Google removes AI health summaries
Scope of the Problem: Healthcare and “Disruption”
- Many argue healthcare does need radical change, but mainly in policy and structure, not Silicon Valley–style tech “disruption.”
- Critiques focus on:
- Profit-seeking insurers and hospital executives.
- Captured markets and corrupt regulation.
- Adverse selection and the lack of universal coverage.
- Some see single-payer as the obvious solution, citing other developed nations; others counter that single-payer systems have serious inefficiencies and are partially subsidized by high US prices.
- There’s dispute over what really drives costs:
- One camp blames insurers and perverse incentives (e.g., profit caps that scale with total spend).
- Another blames restricted supply and high pay of physicians, plus scope-of-practice lobbying that limits cheaper providers.
- Non-profit status (hospitals/insurers) is viewed by several as having little effect on prices.
AI in Health Search: Errors, Confabulation, and Harm
- Multiple anecdotes of Google AI Overviews giving dangerously wrong or invented medical info (medications, conditions, health fads).
- People note the model confidently blends:
- Authoritative sources (e.g., official wikis, WebMD) with
- Forums, fan fiction, LARPs, and Reddit speculation.
- This produces surreal but plausible-seeming content (e.g., non-existent APIs, game mechanics, fictional demographics, made-up products).
- Several prefer “confabulation” over “hallucination” to emphasize confident, unintentional fabrication.
- Concern: users treat AI summaries as more authoritative than raw search results, even though they’re just remixing a polluted web.
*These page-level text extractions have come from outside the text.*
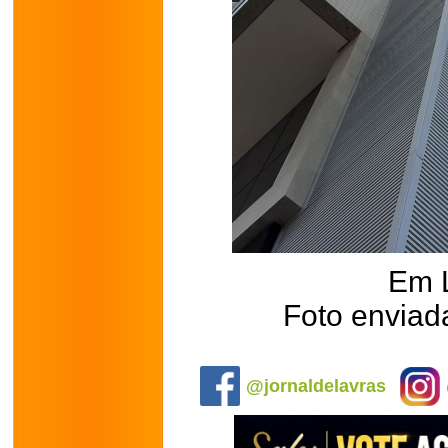
Em 
Foto enviada
.
@jornaldelavras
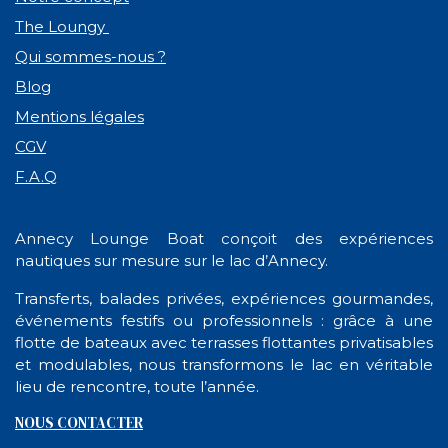
The Loungy
Qui sommes-nous ?
Blog
Mentions légales
CGV
F.A.Q
Annecy Lounge Boat conçoit des expériences
nautiques sur mesure sur le lac d’Annecy.
Transferts, balades privées, expériences gourmandes,
événements festifs ou professionnels : grâce à une
flotte de bateaux avec terrasses flottantes privatisables
et modulables, nous transformons le lac en véritable
lieu de rencontre, toute l’année.
NOUS CONTACTER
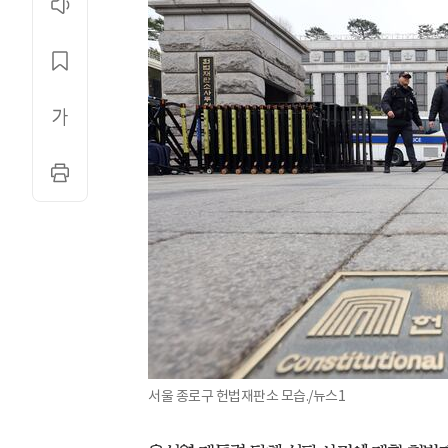
서울 종로구 헌법재판소 모습./뉴스1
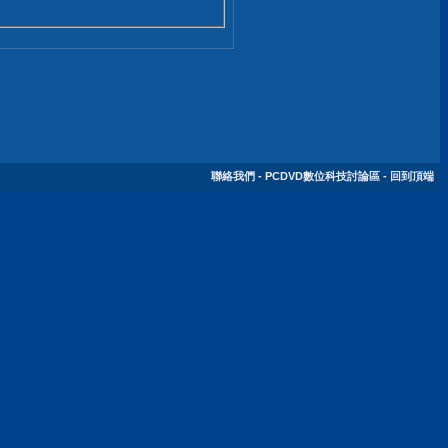
聯絡我們
-
PCDVD數位科技討論區
-
回到頂端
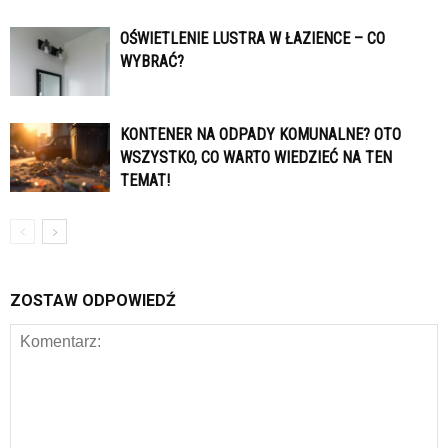
OŚWIETLENIE LUSTRA W ŁAZIENCE – CO
WYBRAĆ?
KONTENER NA ODPADY KOMUNALNE? OTO
WSZYSTKO, CO WARTO WIEDZIEĆ NA TEN
TEMAT!
ZOSTAW ODPOWIEDŹ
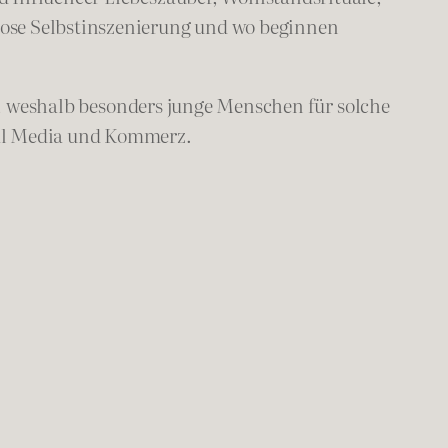
lose Selbstinszenierung und wo beginnen
, weshalb besonders junge Menschen für solche
ial Media und Kommerz.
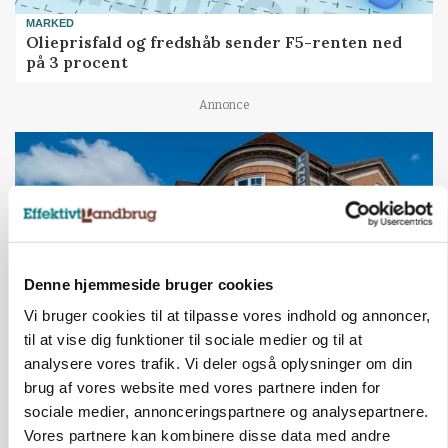
MARKED
Olieprisfald og fredshåb sender F5-renten ned
på 3 procent
Annonce
Denne hjemmeside bruger cookies
Vi bruger cookies til at tilpasse vores indhold og annoncer,
til at vise dig funktioner til sociale medier og til at
analysere vores trafik. Vi deler også oplysninger om din
BUSINESS
brug af vores website med vores partnere inden for
Lave grisepriser og nye regler øger landbobanks
sociale medier, annonceringspartnere og analysepartnere.
forsigtighed
Vores partnere kan kombinere disse data med andre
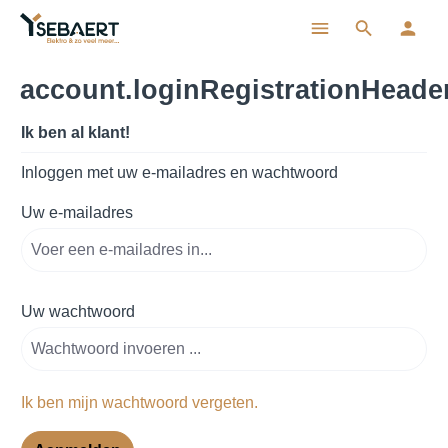
ToContentLink
account.loginRegistrationHeade
Ik ben al klant!
Inloggen met uw e-mailadres en wachtwoord
Uw e-mailadres
Uw wachtwoord
Ik ben mijn wachtwoord vergeten.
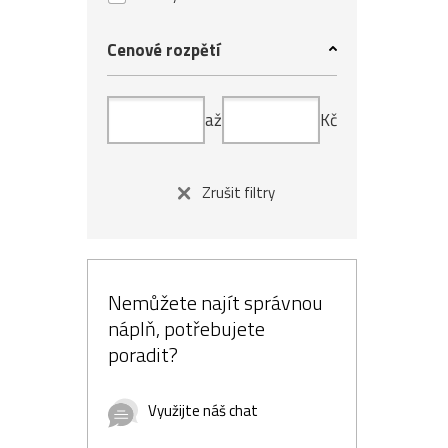
Cenové rozpětí
až
Kč
Zrušit filtry
Nemůžete najít správnou
náplň, potřebujete
poradit?
Využijte náš chat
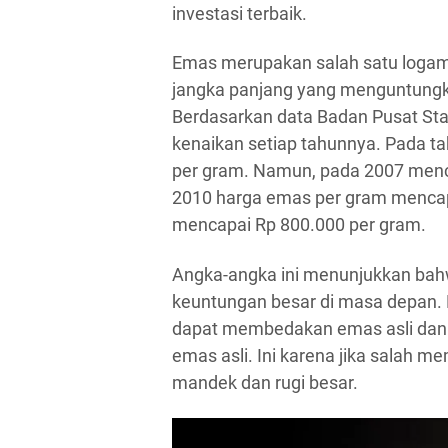
investasi terbaik.
Emas merupakan salah satu logam 
jangka panjang yang menguntungkan
Berdasarkan data Badan Pusat Sta
kenaikan setiap tahunnya. Pada ta
per gram. Namun, pada 2007 menca
2010 harga emas per gram mencap
mencapai Rp 800.000 per gram.
Angka-angka ini menunjukkan bah
keuntungan besar di masa depan. N
dapat membedakan emas asli dan
emas asli. Ini karena jika salah me
mandek dan rugi besar.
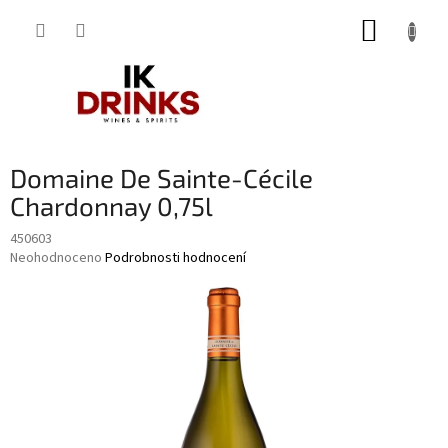
Přejít
NÁKUP
na
obsah
KOŠÍK
Domaine De Sainte-Cécile
Chardonnay 0,75l
450603
Průměrné
Neohodnoceno
Podrobnosti hodnocení
hodnocení
produktu
je
0,0
z
5
hvězdiček.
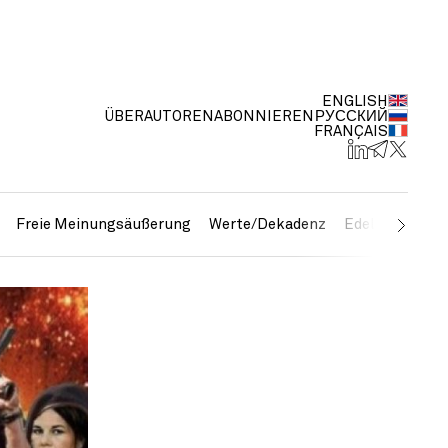
ENGLISH
ÜBER
AUTOREN
ABONNIEREN
РУССКИЙ
FRANÇAIS
Freie Meinungsäußerung
Werte/Dekadenz
Edelmetalle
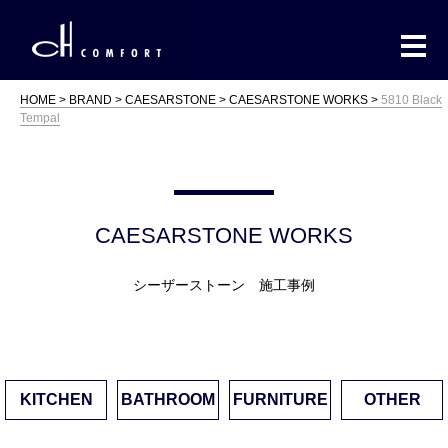
HOME
BRAND
CAESARSTONE
CAESARSTONE WORKS
5810 Black
Tempal
CAESARSTONE WORKS
シーザーストーン 施工事例
KITCHEN
BATHROOM
FURNITURE
OTHER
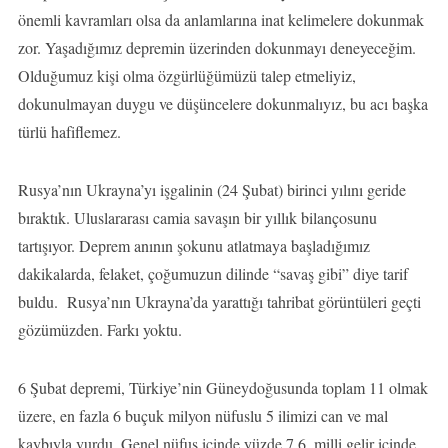
önemli kavramları olsa da anlamlarına inat kelimelere dokunmak
zor. Yaşadığımız depremin üzerinden dokunmayı deneyeceğim.
Olduğumuz kişi olma özgürlüğümüzü talep etmeliyiz,
dokunulmayan duygu ve düşüncelere dokunmalıyız, bu acı başka
türlü hafiflemez.
Rusya’nın Ukrayna’yı işgalinin (24 Şubat) birinci yılını geride
bıraktık. Uluslararası camia savaşın bir yıllık bilançosunu
tartışıyor. Deprem anının şokunu atlatmaya başladığımız
dakikalarda, felaket, çoğumuzun dilinde “savaş gibi” diye tarif
buldu. Rusya’nın Ukrayna’da yarattığı tahribat görüntüleri geçti
gözümüzden. Farkı yoktu.
6 Şubat depremi, Türkiye’nin Güneydoğusunda toplam 11 olmak
üzere, en fazla 6 buçuk milyon nüfuslu 5 ilimizi can ve mal
kaybıyla vurdu. Genel nüfus içinde yüzde 7,6. milli gelir içinde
Degradation of Google Search
- Many say AI Overviews have “wrecked” search: more wrong answers, more ads, more scrolling to reach real sites.
- Some still find LLM-style synthesis useful for discovering unknown literature or jargon, provided they verify everything afterward.
- There’s frustration that Google ships low-reliability health answers at all instead of detecting medical intent and backing off.
Safety, Regulation, and Liability
- Commenters note that medical recommendations are often “Software as a Medical Device,” implying FDA oversight and liability that seem absent here.
- Suggestions include:
- Bans or fines for unlicensed AI medical advice.
- Holding companies liable until they can prove reliability.
- Strong distinction is drawn between:
- Professionals using AI as a tool within institutional safeguards, and
- Laypeople self-diagnosing and self-treating from AI output.
Contrast with OpenAI’s ChatGPT Health
- Some highlight the timing: Google retracts some health summaries while OpenAI launches a branded health assistant.
- Opinions split on whether this reflects different safety cultures or just different marketing for essentially similar “web + LLM” systems.